Learning-Augmented Decentralized Online Convex Optimization in Networks

TL;DR

This paper introduces LADO, a decentralized online convex optimization algorithm that balances robustness and average performance by combining local online info with a machine learning policy in multi-agent networks.

Contribution

It presents the first learning-augmented decentralized algorithm with robustness guarantees, bridging the gap between centralized and decentralized online optimization.

Findings

LADO guarantees worst-case robustness in decentralized settings.

LADO improves average performance by leveraging ML policies.

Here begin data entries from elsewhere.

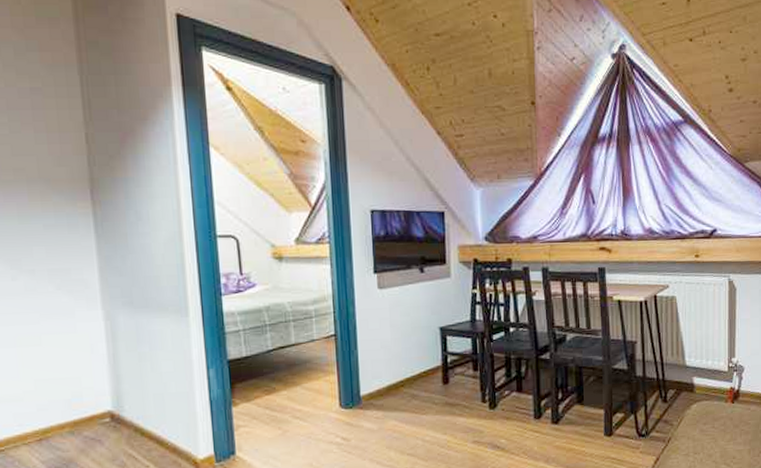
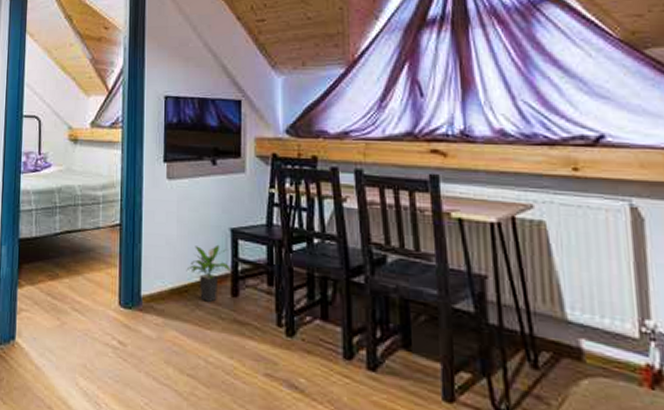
potted plant: none [401,342,442,392] -> present [186,244,232,302]

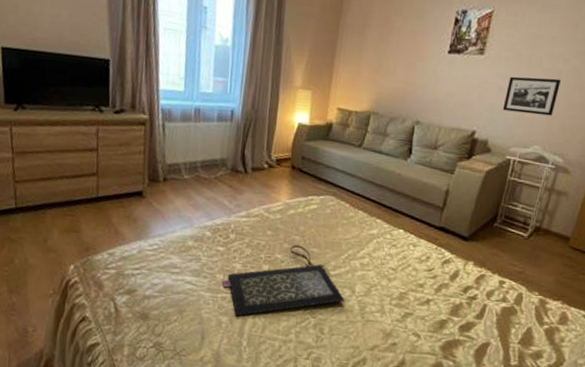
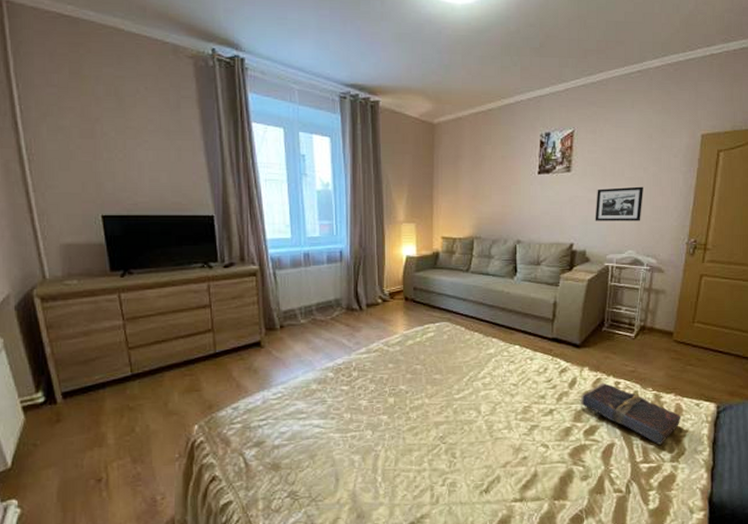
clutch bag: present [222,245,345,317] -> none [350,374,472,453]
book: none [459,279,566,352] -> present [580,382,681,445]

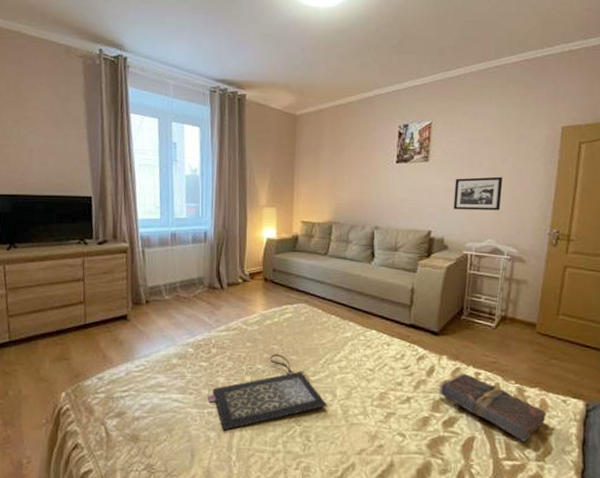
clutch bag: none [350,374,472,453] -> present [207,354,328,431]

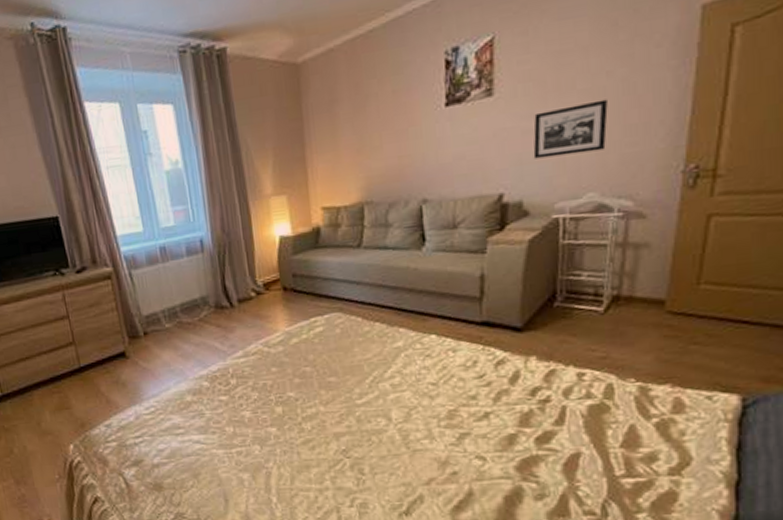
clutch bag: present [207,354,328,431] -> none [233,377,382,471]
book: present [438,372,547,442] -> none [527,374,684,453]

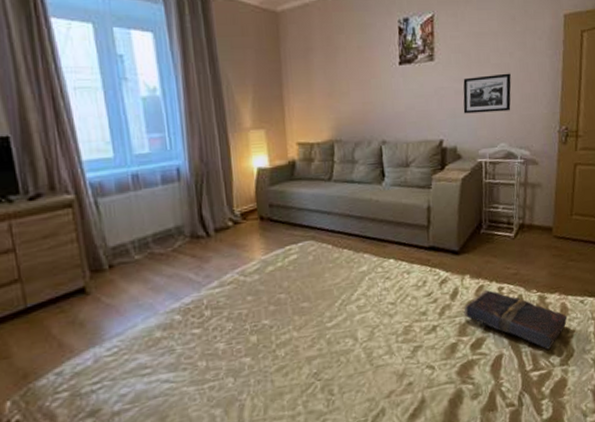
book: none [527,374,684,453] -> present [463,289,568,350]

Theoretical bounds demonstrate the tradeoff between robustness and average cost.

Abstract

This paper studies decentralized online convex optimization in a networked multi-agent system and proposes a novel algorithm, Learning-Augmented Decentralized Online optimization (LADO), for individual agents to select actions only based on local online information. LADO leverages a baseline policy to safeguard online actions for worst-case robustness guarantees, while staying close to the machine learning (ML) policy for average performance improvement. In stark contrast with the existing learning-augmented online algorithms that focus on centralized settings, LADO achieves strong robustness guarantees in a decentralized setting. We also prove the average cost bound for LADO, revealing the tradeoff between average performance and worst-case robustness and demonstrating the advantage of training the ML policy by explicitly considering the robustness requirement.